Angélique voyait au grand Siriki et à la longue et superbe Akashi un teint grisâtre.
– Que vous a-t-il dit ?
– Il dit que c'est un démon très fort. Très fort, très choisi, assisté de multiples démons. Mais il ne faut pas craindre. Quand il sera venu à bout de l'esprit principal, les autres petits esprits s'enfuiront comme poux quittant le cadavre, et d'eux il n'y aura plus rien à redouter... Ce sera dur, très dur, mais il affirme : ta fille sera sauvée. Sa magie à lui sera la plus forte, car il va s'adresser à Zambie, qui est le dieu du ciel, et plus puissant que le dieu de la terre.
– Court-il un danger ?
– Il peut mourir, chuchote Siriki. Et Akashi le sait.
*****
La veille de son départ pour Wapassou, elle dîna seule en tête à tête avec Colin.
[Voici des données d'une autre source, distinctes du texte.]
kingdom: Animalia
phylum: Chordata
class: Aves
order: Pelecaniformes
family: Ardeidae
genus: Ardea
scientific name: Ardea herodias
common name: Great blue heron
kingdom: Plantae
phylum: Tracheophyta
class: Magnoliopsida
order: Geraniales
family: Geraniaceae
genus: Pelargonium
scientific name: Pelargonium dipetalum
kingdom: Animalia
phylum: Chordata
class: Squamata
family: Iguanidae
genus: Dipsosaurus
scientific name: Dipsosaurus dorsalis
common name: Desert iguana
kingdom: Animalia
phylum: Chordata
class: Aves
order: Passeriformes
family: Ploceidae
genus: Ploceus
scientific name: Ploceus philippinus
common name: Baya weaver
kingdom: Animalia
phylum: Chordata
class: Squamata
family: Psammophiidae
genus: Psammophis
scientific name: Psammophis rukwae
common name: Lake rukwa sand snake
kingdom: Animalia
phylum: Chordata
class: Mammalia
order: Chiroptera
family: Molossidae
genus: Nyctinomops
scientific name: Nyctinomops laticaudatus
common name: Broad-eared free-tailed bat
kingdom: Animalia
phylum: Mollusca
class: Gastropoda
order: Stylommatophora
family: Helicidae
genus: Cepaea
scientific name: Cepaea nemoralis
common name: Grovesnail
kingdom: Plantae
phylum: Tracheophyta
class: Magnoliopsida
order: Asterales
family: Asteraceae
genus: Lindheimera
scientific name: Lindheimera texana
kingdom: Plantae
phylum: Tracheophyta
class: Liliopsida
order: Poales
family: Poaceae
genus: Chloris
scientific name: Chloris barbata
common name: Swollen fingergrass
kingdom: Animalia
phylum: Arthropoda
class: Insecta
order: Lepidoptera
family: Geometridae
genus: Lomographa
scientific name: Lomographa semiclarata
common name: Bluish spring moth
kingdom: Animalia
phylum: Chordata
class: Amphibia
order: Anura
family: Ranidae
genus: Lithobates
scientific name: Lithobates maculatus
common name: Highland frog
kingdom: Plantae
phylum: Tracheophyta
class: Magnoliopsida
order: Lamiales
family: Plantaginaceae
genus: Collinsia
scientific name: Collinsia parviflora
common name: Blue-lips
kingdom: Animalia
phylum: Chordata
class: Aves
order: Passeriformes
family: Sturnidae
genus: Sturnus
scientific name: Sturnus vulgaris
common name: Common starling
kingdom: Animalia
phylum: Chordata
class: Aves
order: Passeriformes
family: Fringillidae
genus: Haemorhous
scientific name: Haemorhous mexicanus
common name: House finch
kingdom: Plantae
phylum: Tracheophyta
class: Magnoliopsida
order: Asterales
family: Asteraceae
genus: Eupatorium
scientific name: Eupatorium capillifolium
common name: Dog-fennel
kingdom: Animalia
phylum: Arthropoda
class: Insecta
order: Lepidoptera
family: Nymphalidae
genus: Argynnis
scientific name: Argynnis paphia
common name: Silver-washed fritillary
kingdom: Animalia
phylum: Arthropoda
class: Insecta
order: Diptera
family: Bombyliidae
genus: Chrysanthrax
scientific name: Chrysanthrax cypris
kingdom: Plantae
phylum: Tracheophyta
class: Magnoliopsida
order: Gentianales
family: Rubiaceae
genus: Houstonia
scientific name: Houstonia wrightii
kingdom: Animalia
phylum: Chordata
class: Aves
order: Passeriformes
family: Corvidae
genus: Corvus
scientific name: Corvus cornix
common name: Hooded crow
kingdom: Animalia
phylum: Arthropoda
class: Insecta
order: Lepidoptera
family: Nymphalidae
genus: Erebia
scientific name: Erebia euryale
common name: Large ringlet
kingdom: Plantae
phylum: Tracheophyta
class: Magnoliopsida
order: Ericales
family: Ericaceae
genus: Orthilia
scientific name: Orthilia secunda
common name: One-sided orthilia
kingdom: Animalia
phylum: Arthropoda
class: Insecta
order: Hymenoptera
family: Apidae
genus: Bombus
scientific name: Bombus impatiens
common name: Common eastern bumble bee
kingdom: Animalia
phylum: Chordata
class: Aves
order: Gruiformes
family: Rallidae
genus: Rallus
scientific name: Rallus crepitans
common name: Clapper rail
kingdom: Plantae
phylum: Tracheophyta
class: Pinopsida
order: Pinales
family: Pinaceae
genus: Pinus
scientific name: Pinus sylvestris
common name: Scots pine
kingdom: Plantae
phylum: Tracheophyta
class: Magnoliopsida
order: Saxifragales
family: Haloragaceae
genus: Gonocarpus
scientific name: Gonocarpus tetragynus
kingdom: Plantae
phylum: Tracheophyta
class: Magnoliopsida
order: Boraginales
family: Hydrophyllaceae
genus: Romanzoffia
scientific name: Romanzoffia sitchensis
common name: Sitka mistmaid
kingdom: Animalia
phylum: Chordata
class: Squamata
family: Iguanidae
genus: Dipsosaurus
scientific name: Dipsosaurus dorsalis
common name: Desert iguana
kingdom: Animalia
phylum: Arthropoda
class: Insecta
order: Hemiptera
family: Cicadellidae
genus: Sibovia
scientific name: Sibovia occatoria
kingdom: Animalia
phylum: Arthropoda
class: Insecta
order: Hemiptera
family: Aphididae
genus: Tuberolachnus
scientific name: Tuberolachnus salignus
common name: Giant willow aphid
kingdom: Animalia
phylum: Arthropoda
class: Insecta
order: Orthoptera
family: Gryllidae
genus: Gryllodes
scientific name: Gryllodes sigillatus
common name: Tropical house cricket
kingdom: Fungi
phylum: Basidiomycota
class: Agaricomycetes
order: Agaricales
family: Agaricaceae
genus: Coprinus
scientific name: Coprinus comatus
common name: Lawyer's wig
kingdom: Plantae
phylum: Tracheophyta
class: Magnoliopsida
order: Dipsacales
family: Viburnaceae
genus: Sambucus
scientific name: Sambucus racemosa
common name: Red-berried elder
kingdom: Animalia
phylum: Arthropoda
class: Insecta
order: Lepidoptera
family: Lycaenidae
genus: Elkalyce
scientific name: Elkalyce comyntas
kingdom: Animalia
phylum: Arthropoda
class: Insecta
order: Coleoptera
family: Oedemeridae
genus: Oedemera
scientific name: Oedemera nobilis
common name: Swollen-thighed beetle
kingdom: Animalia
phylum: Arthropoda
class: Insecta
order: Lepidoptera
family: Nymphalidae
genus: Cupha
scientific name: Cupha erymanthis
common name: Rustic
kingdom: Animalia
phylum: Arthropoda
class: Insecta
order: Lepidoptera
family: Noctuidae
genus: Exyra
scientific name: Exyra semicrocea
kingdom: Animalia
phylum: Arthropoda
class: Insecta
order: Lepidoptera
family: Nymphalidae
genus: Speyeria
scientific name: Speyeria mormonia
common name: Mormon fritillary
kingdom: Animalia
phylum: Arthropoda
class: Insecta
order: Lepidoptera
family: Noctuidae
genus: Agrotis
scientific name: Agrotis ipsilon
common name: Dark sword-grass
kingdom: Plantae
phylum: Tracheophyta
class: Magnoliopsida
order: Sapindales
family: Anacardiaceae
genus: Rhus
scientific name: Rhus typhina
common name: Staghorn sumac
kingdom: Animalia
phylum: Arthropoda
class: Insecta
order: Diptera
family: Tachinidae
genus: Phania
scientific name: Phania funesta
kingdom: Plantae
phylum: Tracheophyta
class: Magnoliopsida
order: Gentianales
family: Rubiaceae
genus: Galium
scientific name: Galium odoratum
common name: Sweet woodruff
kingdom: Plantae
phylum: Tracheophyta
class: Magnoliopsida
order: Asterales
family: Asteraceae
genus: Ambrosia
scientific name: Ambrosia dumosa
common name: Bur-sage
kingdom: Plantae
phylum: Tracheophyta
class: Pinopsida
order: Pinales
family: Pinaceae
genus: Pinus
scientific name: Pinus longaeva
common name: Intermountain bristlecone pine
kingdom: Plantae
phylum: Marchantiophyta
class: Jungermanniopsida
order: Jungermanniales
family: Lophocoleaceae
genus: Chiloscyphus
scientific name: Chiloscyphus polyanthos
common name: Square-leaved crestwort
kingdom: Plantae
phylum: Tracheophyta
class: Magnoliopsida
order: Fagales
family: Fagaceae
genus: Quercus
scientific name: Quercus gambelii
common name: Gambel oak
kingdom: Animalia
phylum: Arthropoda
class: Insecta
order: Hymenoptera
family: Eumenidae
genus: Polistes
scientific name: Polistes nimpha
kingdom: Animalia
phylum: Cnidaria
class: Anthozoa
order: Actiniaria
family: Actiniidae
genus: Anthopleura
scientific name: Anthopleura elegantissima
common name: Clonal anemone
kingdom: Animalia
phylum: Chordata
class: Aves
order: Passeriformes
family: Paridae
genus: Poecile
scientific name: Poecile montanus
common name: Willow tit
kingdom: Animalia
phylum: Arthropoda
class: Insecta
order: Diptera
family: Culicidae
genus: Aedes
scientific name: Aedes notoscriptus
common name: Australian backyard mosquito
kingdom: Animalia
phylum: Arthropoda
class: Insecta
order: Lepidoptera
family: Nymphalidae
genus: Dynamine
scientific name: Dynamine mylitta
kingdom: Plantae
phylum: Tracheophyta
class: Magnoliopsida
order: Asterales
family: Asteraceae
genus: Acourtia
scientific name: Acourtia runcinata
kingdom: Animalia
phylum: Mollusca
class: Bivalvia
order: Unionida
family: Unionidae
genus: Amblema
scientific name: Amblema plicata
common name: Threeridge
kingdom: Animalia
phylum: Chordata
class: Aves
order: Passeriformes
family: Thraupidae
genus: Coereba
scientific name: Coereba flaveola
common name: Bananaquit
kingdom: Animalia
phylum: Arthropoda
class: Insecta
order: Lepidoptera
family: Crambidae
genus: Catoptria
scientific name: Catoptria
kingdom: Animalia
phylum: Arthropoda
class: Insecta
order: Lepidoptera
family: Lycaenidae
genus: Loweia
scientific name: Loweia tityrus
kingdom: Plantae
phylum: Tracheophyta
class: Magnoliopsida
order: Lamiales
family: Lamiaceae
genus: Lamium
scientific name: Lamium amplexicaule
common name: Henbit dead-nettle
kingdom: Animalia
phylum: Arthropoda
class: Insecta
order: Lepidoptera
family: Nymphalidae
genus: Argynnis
D'être assise en sa présence, sans être obligée de feindre, de parler, de répondre, lui fit du bien.
Le calme solide qui émanait de lui, et l'amour passionné qu'elle le sentait éprouver pour elle, endormait sa douleur comme une drogue.
Avec bonne volonté, elle réussit à porter à ses lèvres quelques cuillerées de potage et, quand elle relevait les yeux, elle voyait son bleu regard fixé sur elle avec intensité.
– À quoi penses-tu, Colin ?
– Je pensais... Combien les femmes deviennent inaccessibles quand leur enfant est en danger. Et combien nous nous sentons impuissants, nous autres hommes, pour les défendre de cette angoisse.
– Vous pouvez plus que vous ne croyez. C'est bon de ne pas être seule à aimer un enfant.
Et elle se souvenait de Joffrey s'inclinant devant la petite Honorine, un bébé encore, qui lui demandait ardemment :
« Pourquoi m'aimes-tu ? Pourquoi ? »
Et lui, répondant avec un grand salut :
« Parce que je suis votre père, damoiselle. »
Elle n'était pas seule.
Colin posa sa large main chaude sur la sienne.
– Tu n'es pas seule, fit-il en écho à sa pensée. Notre amour veille près de toi. Notre amour veille sur elle.
Et il répéta avec assurance la même phrase que Siriki avait dite :
– Ne crains rien. Ta fille sera sauvée.